1. Kesepakatan ruang pengelolaan

Sumberdaya hutan Pegunungan Ruteng secara de facto dimiliki dan diakses oleh masyarakat tradisional meskipun secara hukum merupakan hutan negara. Masyarakat tradisional secara jelas dapat menentukan sumberdaya yang mereka miliki karena memiliki hak kepemilikan yang masih ditaati sampai saat ini dan dilindungi oleh hukum adat.

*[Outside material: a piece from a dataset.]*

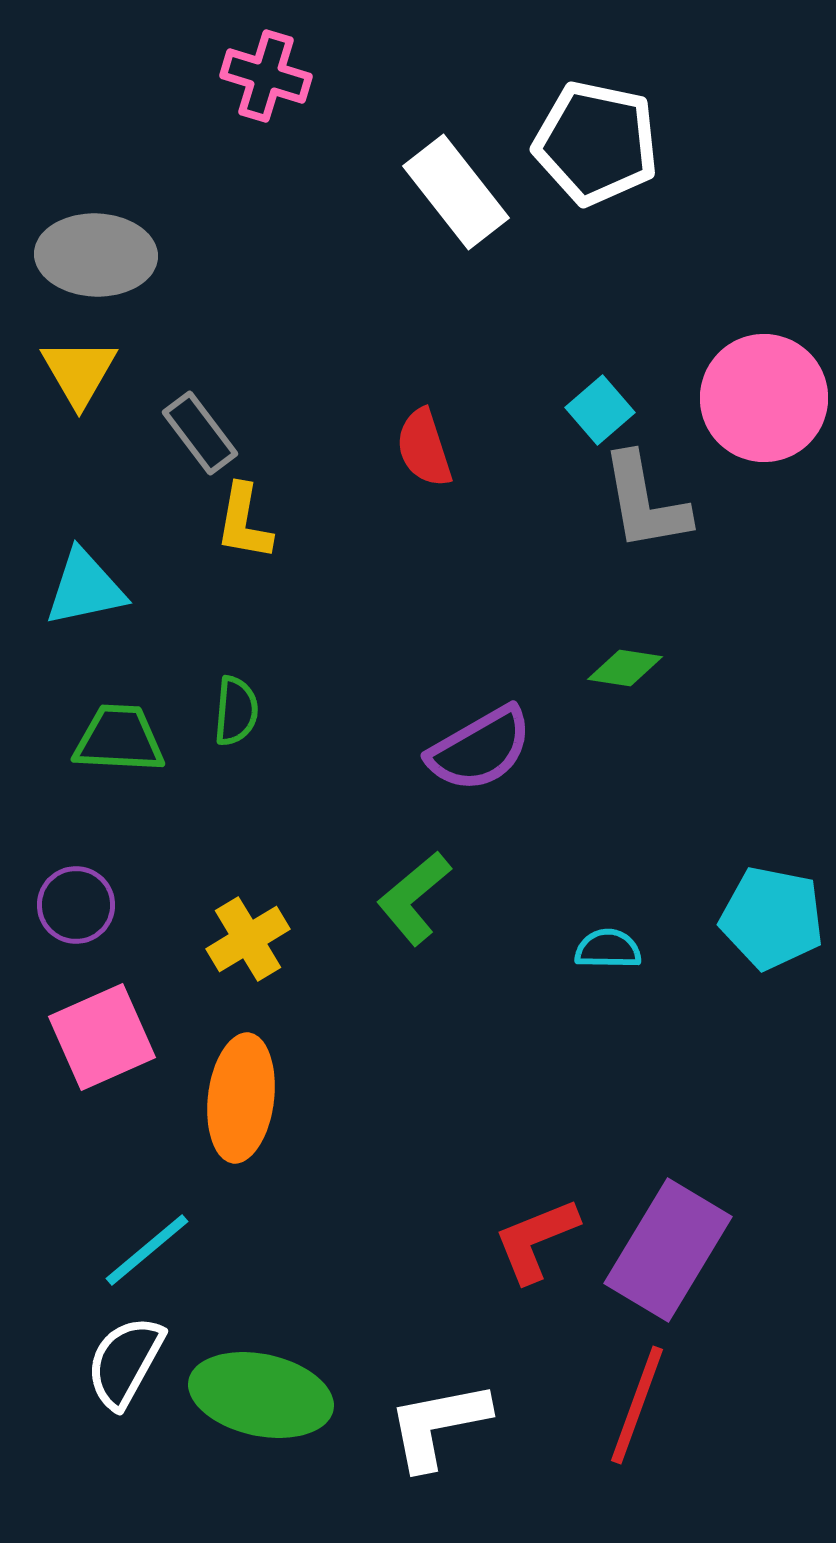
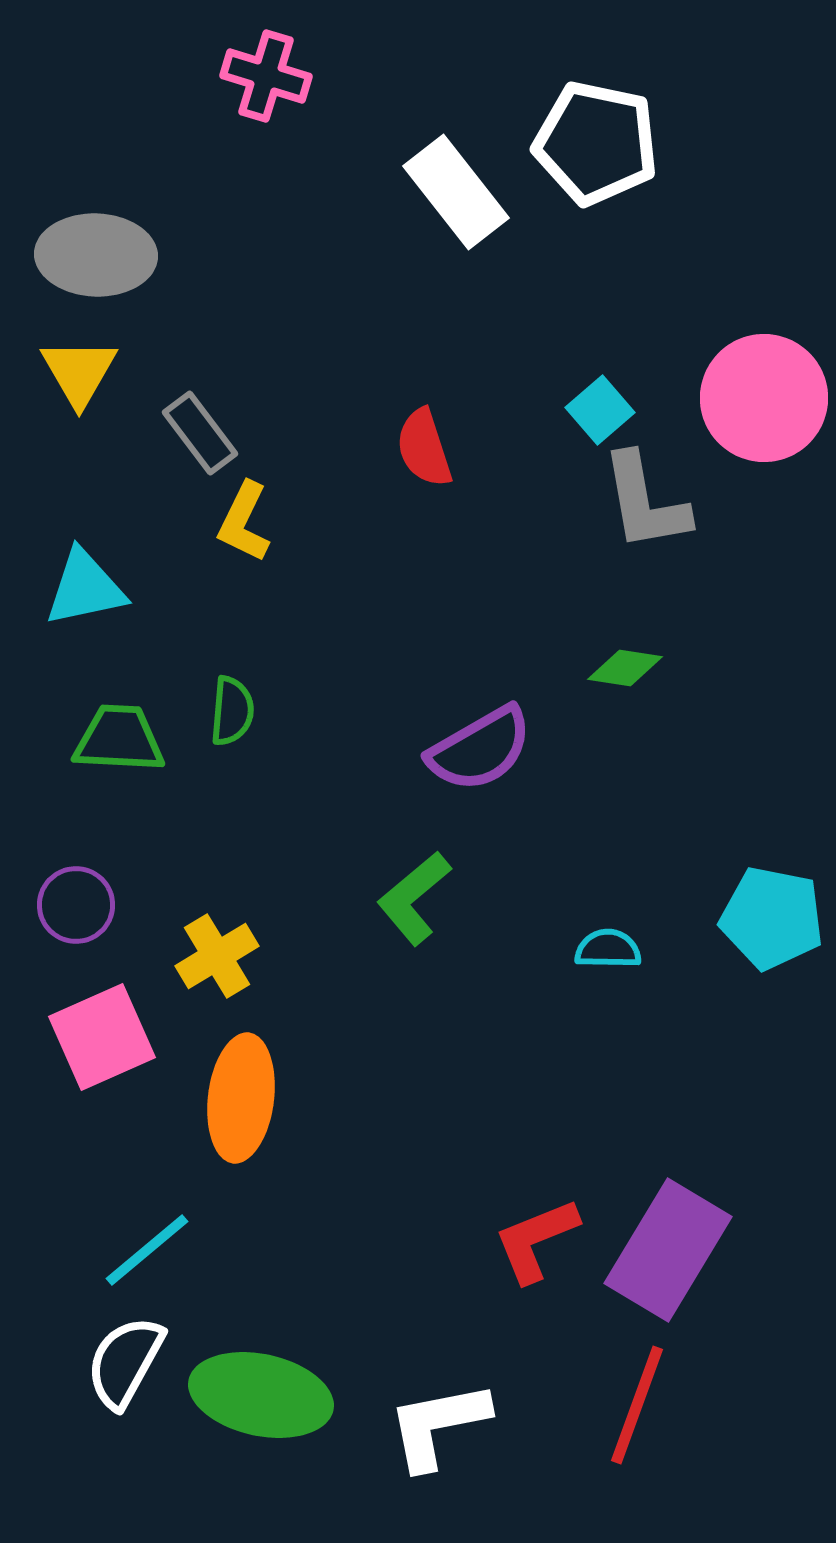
yellow L-shape: rotated 16 degrees clockwise
green semicircle: moved 4 px left
yellow cross: moved 31 px left, 17 px down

Sistem hak kepemilikannya terdiri dari hak komunal, yaitu : beo kampung, lingko kebun komunal, rami hutan sekunder cadangan pertanian, puar hutan, bangka kampung lama dan cengit daerah keramat serta hak kepemilikan privat, yaitu roas halaman sekitar rumah. Aturan pemanfaatan sumberdaya sesuai dengan sistem pembagian tata ruang secara tradisional yang dapat dibedakan menjadi tiga, yaitu: wilayah tinggal, wilayah budidaya dan wilayah pemanfaatan. Wilayah tinggal disebut dengan beo kampung dengan kepemilikan privat rumah tinggal dan pekarangan sekitar rumah. Wilayah budidaya meliputi lingko kebun komunal dan wilayah yang diberakan untuk cadangan pertanian yang disebut dengan rami hutan sekunder. Wilayah untuk pemanfatan terbagi menjadi dua, yaitu puar untuk pemenuhan berbagai macam kebutuhan subsisten sehari-hari termasuk kebutuhan protein dengan cara berburu dan daerah keramat untuk kebutuhan religi. Daerah keramat umumnya berupa mata air dan danau dengan wilayah sekitar hutan yang dikeramatkan. Masing-masing kampung memiliki wilayah pengelolaan yang jelas dan tidak ada tumpang tindih. Masyarakat dalam satu kampung Manggarai adalah satu klan sehingga saling mengenal satu sama lain. Pemanfaatan sumberdaya hutan kampung Wae Rebo di Hutan Todo dilakukan dengan sepengetahuan lembaga adat. Pada wilayah TWA Ruteng pemanfaatan sumberdaya hutan dilakukan untuk komersial dan sudah tidak lagi ada pengaturan dari lembaga adat. Masyarakat kampung Mano dan Lerang sering menuduh masyarakat dari kampung lain yang memanfaatkan hutan untuk melepas tanggung jawab secara hukum akibat pemanfaatan komersial yang kurang lestari.